Every line of the entries below that includes "porche" belongs in the answer, copied as written.

---------- INPUT MATERIAL ----------

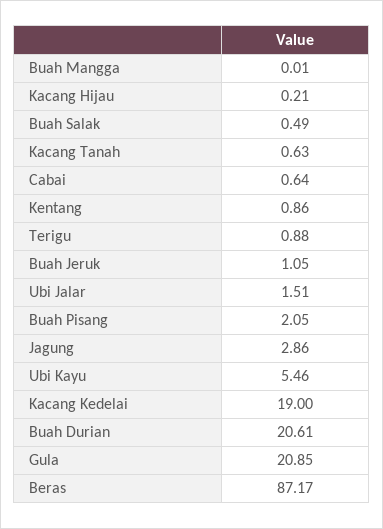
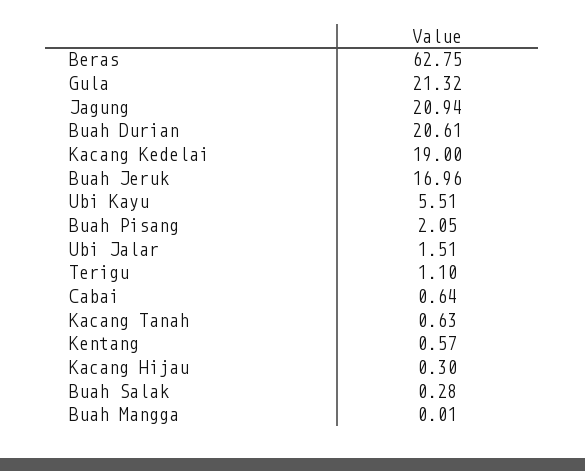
  {
    "Buah Mangga": 0.01,
-   "Kacang Hijau": 0.21,
+   "Kacang Hijau": 0.3,
-   "Buah Salak": 0.49,
+   "Buah Salak": 0.28,
    "Kacang Tanah": 0.63,
    "Cabai": 0.64,
-   "Kentang": 0.86,
+   "Kentang": 0.57,
-   "Terigu": 0.88,
+   "Terigu": 1.1,
-   "Buah Jeruk": 1.05,
+   "Buah Jeruk": 16.96,
    "Ubi Jalar": 1.51,
    "Buah Pisang": 2.05,
-   "Jagung": 2.86,
+   "Jagung": 20.94,
-   "Ubi Kayu": 5.46,
+   "Ubi Kayu": 5.51,
    "Kacang Kedelai": 19,
    "Buah Durian": 20.61,
-   "Gula": 20.85,
+   "Gula": 21.32,
-   "Beras": 87.17
+   "Beras": 62.75
  }

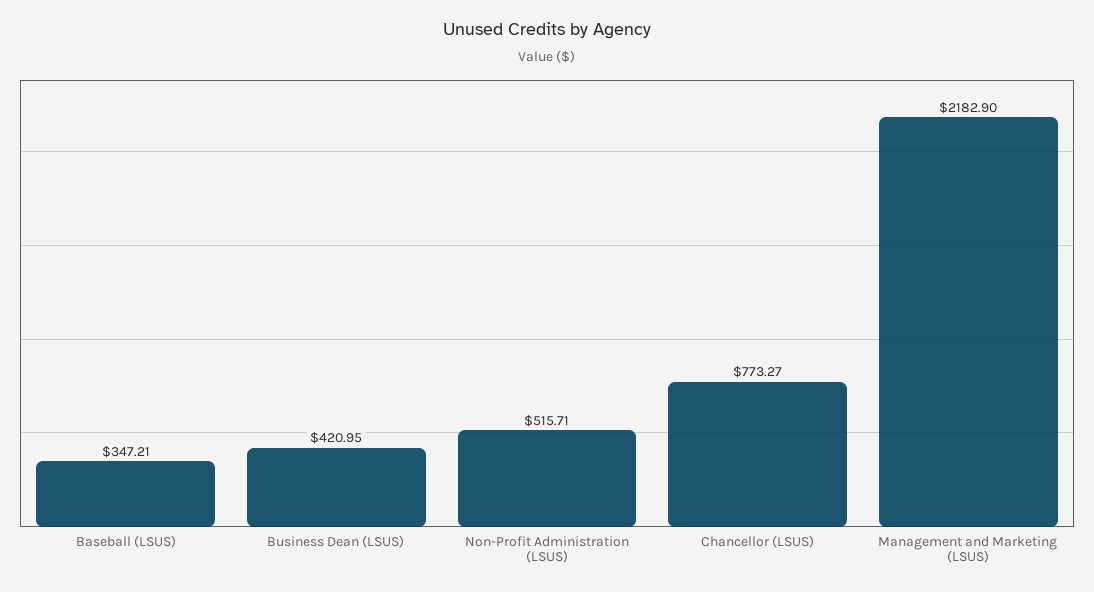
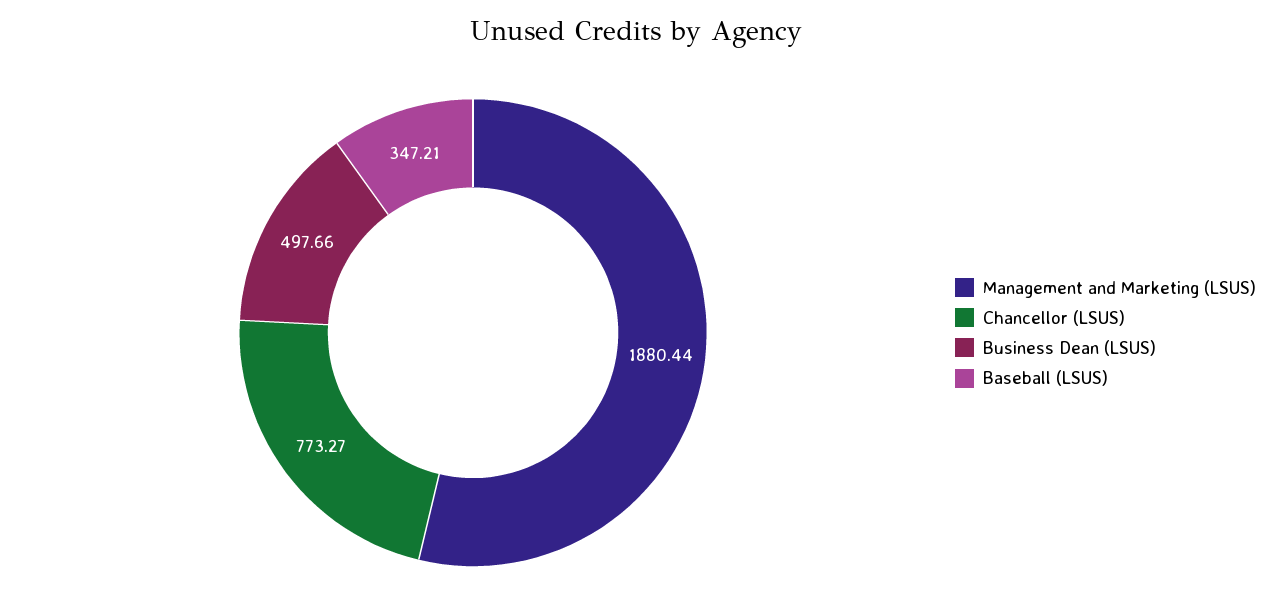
  {
    "Baseball (LSUS)": 347.21,
-   "Business Dean (LSUS)": 420.95,
+   "Business Dean (LSUS)": 497.66,
-   "Non-Profit Administration (LSUS)": 515.71,
    "Chancellor (LSUS)": 773.27,
-   "Management and Marketing (LSUS)": 2182.9
+   "Management and Marketing (LSUS)": 1880.44
  }

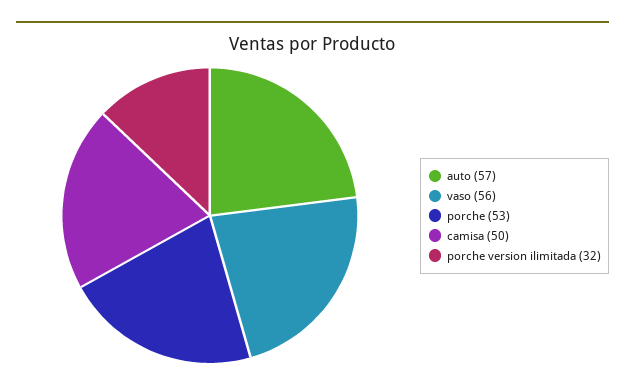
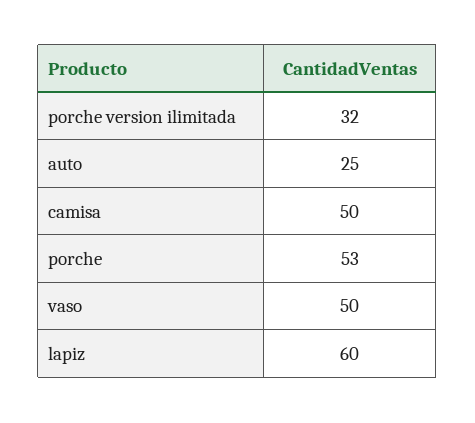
  {
-   "auto": 57,
+   "auto": 25,
-   "vaso": 56,
+   "vaso": 50,
    "porche": 53,
    "camisa": 50,
-   "porche version ilimitada": 32
+   "porche version ilimitada": 32,
+   "lapiz": 60
  }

----------

OUTPUT FOR THIS TASK —
    "porche": 53,
-   "porche version ilimitada": 32
+   "porche version ilimitada": 32,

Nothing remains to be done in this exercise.